TASK PROMPT
Every line of the data must be copied exactly.

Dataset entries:

========

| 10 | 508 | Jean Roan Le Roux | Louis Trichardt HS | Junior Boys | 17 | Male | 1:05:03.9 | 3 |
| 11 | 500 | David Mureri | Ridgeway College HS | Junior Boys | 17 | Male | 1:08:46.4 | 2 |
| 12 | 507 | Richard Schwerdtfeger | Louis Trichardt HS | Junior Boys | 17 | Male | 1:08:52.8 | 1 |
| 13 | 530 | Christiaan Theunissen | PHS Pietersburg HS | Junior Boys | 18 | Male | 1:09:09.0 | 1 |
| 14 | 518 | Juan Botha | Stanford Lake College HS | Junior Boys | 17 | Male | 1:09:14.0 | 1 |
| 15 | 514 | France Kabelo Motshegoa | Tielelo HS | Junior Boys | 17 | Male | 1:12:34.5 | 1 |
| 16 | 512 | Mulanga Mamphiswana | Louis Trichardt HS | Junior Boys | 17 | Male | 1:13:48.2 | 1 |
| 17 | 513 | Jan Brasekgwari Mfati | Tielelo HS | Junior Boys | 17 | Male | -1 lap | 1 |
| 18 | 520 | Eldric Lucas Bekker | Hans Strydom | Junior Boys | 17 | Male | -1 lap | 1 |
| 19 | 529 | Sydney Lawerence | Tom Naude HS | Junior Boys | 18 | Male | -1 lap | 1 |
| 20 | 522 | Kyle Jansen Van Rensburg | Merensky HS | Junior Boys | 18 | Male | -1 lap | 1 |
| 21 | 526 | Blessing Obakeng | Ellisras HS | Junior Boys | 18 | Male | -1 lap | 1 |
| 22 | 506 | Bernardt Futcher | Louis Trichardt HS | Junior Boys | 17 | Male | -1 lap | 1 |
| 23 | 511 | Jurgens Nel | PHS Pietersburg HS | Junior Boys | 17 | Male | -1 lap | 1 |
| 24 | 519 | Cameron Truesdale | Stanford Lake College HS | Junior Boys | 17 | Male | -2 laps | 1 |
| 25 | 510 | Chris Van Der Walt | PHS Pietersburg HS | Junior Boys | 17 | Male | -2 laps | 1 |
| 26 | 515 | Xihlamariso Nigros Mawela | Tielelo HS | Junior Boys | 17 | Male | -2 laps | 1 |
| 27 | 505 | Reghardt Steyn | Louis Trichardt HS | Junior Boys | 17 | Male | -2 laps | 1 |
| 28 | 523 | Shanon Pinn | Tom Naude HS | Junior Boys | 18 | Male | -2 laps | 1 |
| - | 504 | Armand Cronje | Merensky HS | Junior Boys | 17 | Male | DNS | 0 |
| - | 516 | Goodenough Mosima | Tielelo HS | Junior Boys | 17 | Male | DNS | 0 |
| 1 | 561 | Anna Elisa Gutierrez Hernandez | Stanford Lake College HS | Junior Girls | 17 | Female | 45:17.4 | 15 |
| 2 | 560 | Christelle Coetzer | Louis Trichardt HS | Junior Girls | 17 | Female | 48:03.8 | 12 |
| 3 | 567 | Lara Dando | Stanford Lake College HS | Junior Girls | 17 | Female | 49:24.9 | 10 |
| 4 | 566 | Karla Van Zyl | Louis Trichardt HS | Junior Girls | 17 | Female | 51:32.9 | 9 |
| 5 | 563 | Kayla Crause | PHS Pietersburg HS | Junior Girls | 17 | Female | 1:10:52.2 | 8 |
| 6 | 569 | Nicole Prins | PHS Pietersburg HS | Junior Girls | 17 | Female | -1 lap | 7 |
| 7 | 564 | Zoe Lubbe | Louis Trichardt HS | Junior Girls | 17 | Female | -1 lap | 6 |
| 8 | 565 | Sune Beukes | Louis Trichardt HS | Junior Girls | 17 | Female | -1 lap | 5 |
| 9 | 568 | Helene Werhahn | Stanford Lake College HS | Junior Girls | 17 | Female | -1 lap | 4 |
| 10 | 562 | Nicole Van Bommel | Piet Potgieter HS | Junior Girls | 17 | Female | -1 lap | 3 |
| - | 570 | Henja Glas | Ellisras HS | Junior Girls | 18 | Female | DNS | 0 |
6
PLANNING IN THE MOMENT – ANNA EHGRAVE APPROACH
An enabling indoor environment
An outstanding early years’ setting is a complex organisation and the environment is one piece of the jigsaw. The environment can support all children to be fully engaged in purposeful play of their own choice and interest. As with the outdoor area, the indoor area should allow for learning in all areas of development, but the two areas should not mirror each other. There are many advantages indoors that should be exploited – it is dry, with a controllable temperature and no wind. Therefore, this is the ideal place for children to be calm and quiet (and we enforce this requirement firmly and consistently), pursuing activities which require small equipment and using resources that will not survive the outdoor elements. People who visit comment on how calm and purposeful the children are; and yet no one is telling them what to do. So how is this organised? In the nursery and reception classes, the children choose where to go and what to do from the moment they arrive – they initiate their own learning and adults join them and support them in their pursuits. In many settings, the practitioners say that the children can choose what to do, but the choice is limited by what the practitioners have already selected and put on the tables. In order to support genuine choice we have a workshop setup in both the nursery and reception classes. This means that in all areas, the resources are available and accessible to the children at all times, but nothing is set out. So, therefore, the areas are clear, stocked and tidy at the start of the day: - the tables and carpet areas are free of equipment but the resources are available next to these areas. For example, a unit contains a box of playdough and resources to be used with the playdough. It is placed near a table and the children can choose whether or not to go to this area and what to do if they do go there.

========

ANSWER BOX
| 10 | 508 | Jean Roan Le Roux | Louis Trichardt HS | Junior Boys | 17 | Male | 1:05:03.9 | 3 |
| 11 | 500 | David Mureri | Ridgeway College HS | Junior Boys | 17 | Male | 1:08:46.4 | 2 |
| 12 | 507 | Richard Schwerdtfeger | Louis Trichardt HS | Junior Boys | 17 | Male | 1:08:52.8 | 1 |
| 13 | 530 | Christiaan Theunissen | PHS Pietersburg HS | Junior Boys | 18 | Male | 1:09:09.0 | 1 |
| 14 | 518 | Juan Botha | Stanford Lake College HS | Junior Boys | 17 | Male | 1:09:14.0 | 1 |
| 15 | 514 | France Kabelo Motshegoa | Tielelo HS | Junior Boys | 17 | Male | 1:12:34.5 | 1 |
| 16 | 512 | Mulanga Mamphiswana | Louis Trichardt HS | Junior Boys | 17 | Male | 1:13:48.2 | 1 |
| 17 | 513 | Jan Brasekgwari Mfati | Tielelo HS | Junior Boys | 17 | Male | -1 lap | 1 |
| 18 | 520 | Eldric Lucas Bekker | Hans Strydom | Junior Boys | 17 | Male | -1 lap | 1 |
| 19 | 529 | Sydney Lawerence | Tom Naude HS | Junior Boys | 18 | Male | -1 lap | 1 |
| 20 | 522 | Kyle Jansen Van Rensburg | Merensky HS | Junior Boys | 18 | Male | -1 lap | 1 |
| 21 | 526 | Blessing Obakeng | Ellisras HS | Junior Boys | 18 | Male | -1 lap | 1 |
| 22 | 506 | Bernardt Futcher | Louis Trichardt HS | Junior Boys | 17 | Male | -1 lap | 1 |
| 23 | 511 | Jurgens Nel | PHS Pietersburg HS | Junior Boys | 17 | Male | -1 lap | 1 |
| 24 | 519 | Cameron Truesdale | Stanford Lake College HS | Junior Boys | 17 | Male | -2 laps | 1 |
| 25 | 510 | Chris Van Der Walt | PHS Pietersburg HS | Junior Boys | 17 | Male | -2 laps | 1 |
| 26 | 515 | Xihlamariso Nigros Mawela | Tielelo HS | Junior Boys | 17 | Male | -2 laps | 1 |
| 27 | 505 | Reghardt Steyn | Louis Trichardt HS | Junior Boys | 17 | Male | -2 laps | 1 |
| 28 | 523 | Shanon Pinn | Tom Naude HS | Junior Boys | 18 | Male | -2 laps | 1 |
| - | 504 | Armand Cronje | Merensky HS | Junior Boys | 17 | Male | DNS | 0 |
| - | 516 | Goodenough Mosima | Tielelo HS | Junior Boys | 17 | Male | DNS | 0 |
| 1 | 561 | Anna Elisa Gutierrez Hernandez | Stanford Lake College HS | Junior Girls | 17 | Female | 45:17.4 | 15 |
| 2 | 560 | Christelle Coetzer | Louis Trichardt HS | Junior Girls | 17 | Female | 48:03.8 | 12 |
| 3 | 567 | Lara Dando | Stanford Lake College HS | Junior Girls | 17 | Female | 49:24.9 | 10 |
| 4 | 566 | Karla Van Zyl | Louis Trichardt HS | Junior Girls | 17 | Female | 51:32.9 | 9 |
| 5 | 563 | Kayla Crause | PHS Pietersburg HS | Junior Girls | 17 | Female | 1:10:52.2 | 8 |
| 6 | 569 | Nicole Prins | PHS Pietersburg HS | Junior Girls | 17 | Female | -1 lap | 7 |
| 7 | 564 | Zoe Lubbe | Louis Trichardt HS | Junior Girls | 17 | Female | -1 lap | 6 |
| 8 | 565 | Sune Beukes | Louis Trichardt HS | Junior Girls | 17 | Female | -1 lap | 5 |
| 9 | 568 | Helene Werhahn | Stanford Lake College HS | Junior Girls | 17 | Female | -1 lap | 4 |
| 10 | 562 | Nicole Van Bommel | Piet Potgieter HS | Junior Girls | 17 | Female | -1 lap | 3 |
| - | 570 | Henja Glas | Ellisras HS | Junior Girls | 18 | Female | DNS | 0 |
6
PLANNING IN THE MOMENT – ANNA EHGRAVE APPROACH
An enabling indoor environment
An outstanding early years’ setting is a complex organisation and the environment is one piece of the jigsaw. The environment can support all children to be fully engaged in purposeful play of their own choice and interest. As with the outdoor area, the indoor area should allow for learning in all areas of development, but the two areas should not mirror each other. There are many advantages indoors that should be exploited – it is dry, with a controllable temperature and no wind. Therefore, this is the ideal place for children to be calm and quiet (and we enforce this requirement firmly and consistently), pursuing activities which require small equipment and using resources that will not survive the outdoor elements. People who visit comment on how calm and purposeful the children are; and yet no one is telling them what to do. So how is this organised? In the nursery and reception classes, the children choose where to go and what to do from the moment they arrive – they initiate their own learning and adults join them and support them in their pursuits. In many settings, the practitioners say that the children can choose what to do, but the choice is limited by what the practitioners have already selected and put on the tables. In order to support genuine choice we have a workshop setup in both the nursery and reception classes. This means that in all areas, the resources are available and accessible to the children at all times, but nothing is set out. So, therefore, the areas are clear, stocked and tidy at the start of the day: - the tables and carpet areas are free of equipment but the resources are available next to these areas. For example, a unit contains a box of playdough and resources to be used with the playdough. It is placed near a table and the children can choose whether or not to go to this area and what to do if they do go there.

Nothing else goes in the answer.